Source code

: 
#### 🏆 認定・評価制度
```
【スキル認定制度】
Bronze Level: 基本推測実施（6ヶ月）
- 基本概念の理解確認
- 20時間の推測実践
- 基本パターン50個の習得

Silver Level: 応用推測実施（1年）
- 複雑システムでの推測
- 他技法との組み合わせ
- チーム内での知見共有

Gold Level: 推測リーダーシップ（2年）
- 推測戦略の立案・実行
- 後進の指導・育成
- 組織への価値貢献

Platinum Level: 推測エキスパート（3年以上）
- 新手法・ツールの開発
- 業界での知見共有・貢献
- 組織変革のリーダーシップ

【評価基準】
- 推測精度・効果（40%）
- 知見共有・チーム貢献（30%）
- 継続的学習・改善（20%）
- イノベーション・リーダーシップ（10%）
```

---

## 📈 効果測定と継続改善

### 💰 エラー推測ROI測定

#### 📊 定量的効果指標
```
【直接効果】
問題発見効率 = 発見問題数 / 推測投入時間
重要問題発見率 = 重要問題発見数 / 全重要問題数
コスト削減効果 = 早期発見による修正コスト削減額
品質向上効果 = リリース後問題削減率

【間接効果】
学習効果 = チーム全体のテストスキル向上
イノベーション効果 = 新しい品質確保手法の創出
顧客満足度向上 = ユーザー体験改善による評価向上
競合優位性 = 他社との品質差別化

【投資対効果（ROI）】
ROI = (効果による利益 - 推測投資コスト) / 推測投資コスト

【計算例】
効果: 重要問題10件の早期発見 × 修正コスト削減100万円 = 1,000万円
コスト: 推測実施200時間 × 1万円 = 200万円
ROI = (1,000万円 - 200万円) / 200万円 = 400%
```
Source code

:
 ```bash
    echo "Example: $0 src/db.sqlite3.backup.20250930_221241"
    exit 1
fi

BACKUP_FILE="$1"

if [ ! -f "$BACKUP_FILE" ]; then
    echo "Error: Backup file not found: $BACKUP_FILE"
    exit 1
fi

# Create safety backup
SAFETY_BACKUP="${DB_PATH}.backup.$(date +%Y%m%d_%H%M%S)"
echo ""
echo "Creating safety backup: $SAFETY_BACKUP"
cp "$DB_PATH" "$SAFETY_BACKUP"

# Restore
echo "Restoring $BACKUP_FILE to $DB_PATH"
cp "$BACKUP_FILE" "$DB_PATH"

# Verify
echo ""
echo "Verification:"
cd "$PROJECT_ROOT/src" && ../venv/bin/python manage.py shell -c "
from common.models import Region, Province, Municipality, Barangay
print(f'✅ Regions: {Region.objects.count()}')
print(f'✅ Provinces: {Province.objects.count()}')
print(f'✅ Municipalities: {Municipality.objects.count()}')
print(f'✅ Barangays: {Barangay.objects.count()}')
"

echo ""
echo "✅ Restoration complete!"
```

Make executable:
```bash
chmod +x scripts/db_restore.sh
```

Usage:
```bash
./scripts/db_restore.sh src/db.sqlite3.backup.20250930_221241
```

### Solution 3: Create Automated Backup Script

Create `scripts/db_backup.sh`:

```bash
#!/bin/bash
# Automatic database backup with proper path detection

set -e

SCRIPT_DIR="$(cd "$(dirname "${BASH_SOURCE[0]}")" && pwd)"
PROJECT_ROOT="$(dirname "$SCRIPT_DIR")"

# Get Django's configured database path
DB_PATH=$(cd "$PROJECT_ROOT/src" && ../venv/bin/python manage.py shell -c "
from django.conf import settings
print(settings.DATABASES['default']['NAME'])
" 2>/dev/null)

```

- [Aim of the exercise]: The task requires an exact transcription of all the data.

- [Exercise response]:
Source code

: 
#### 🏆 認定・評価制度
```
【スキル認定制度】
Bronze Level: 基本推測実施（6ヶ月）
- 基本概念の理解確認
- 20時間の推測実践
- 基本パターン50個の習得

Silver Level: 応用推測実施（1年）
- 複雑システムでの推測
- 他技法との組み合わせ
- チーム内での知見共有

Gold Level: 推測リーダーシップ（2年）
- 推測戦略の立案・実行
- 後進の指導・育成
- 組織への価値貢献

Platinum Level: 推測エキスパート（3年以上）
- 新手法・ツールの開発
- 業界での知見共有・貢献
- 組織変革のリーダーシップ

【評価基準】
- 推測精度・効果（40%）
- 知見共有・チーム貢献（30%）
- 継続的学習・改善（20%）
- イノベーション・リーダーシップ（10%）
```

---

## 📈 効果測定と継続改善

### 💰 エラー推測ROI測定

#### 📊 定量的効果指標
```
【直接効果】
問題発見効率 = 発見問題数 / 推測投入時間
重要問題発見率 = 重要問題発見数 / 全重要問題数
コスト削減効果 = 早期発見による修正コスト削減額
品質向上効果 = リリース後問題削減率

【間接効果】
学習効果 = チーム全体のテストスキル向上
イノベーション効果 = 新しい品質確保手法の創出
顧客満足度向上 = ユーザー体験改善による評価向上
競合優位性 = 他社との品質差別化

【投資対効果（ROI）】
ROI = (効果による利益 - 推測投資コスト) / 推測投資コスト

【計算例】
効果: 重要問題10件の早期発見 × 修正コスト削減100万円 = 1,000万円
コスト: 推測実施200時間 × 1万円 = 200万円
ROI = (1,000万円 - 200万円) / 200万円 = 400%
```
Source code

:
 ```bash
    echo "Example: $0 src/db.sqlite3.backup.20250930_221241"
    exit 1
fi

BACKUP_FILE="$1"

if [ ! -f "$BACKUP_FILE" ]; then
    echo "Error: Backup file not found: $BACKUP_FILE"
    exit 1
fi

# Create safety backup
SAFETY_BACKUP="${DB_PATH}.backup.$(date +%Y%m%d_%H%M%S)"
echo ""
echo "Creating safety backup: $SAFETY_BACKUP"
cp "$DB_PATH" "$SAFETY_BACKUP"

# Restore
echo "Restoring $BACKUP_FILE to $DB_PATH"
cp "$BACKUP_FILE" "$DB_PATH"

# Verify
echo ""
echo "Verification:"
cd "$PROJECT_ROOT/src" && ../venv/bin/python manage.py shell -c "
from common.models import Region, Province, Municipality, Barangay
print(f'✅ Regions: {Region.objects.count()}')
print(f'✅ Provinces: {Province.objects.count()}')
print(f'✅ Municipalities: {Municipality.objects.count()}')
print(f'✅ Barangays: {Barangay.objects.count()}')
"

echo ""
echo "✅ Restoration complete!"
```

Make executable:
```bash
chmod +x scripts/db_restore.sh
```

Usage:
```bash
./scripts/db_restore.sh src/db.sqlite3.backup.20250930_221241
```

### Solution 3: Create Automated Backup Script

Create `scripts/db_backup.sh`:

```bash
#!/bin/bash
# Automatic database backup with proper path detection

set -e

SCRIPT_DIR="$(cd "$(dirname "${BASH_SOURCE[0]}")" && pwd)"
PROJECT_ROOT="$(dirname "$SCRIPT_DIR")"

# Get Django's configured database path
DB_PATH=$(cd "$PROJECT_ROOT/src" && ../venv/bin/python manage.py shell -c "
from django.conf import settings
print(settings.DATABASES['default']['NAME'])
" 2>/dev/null)

```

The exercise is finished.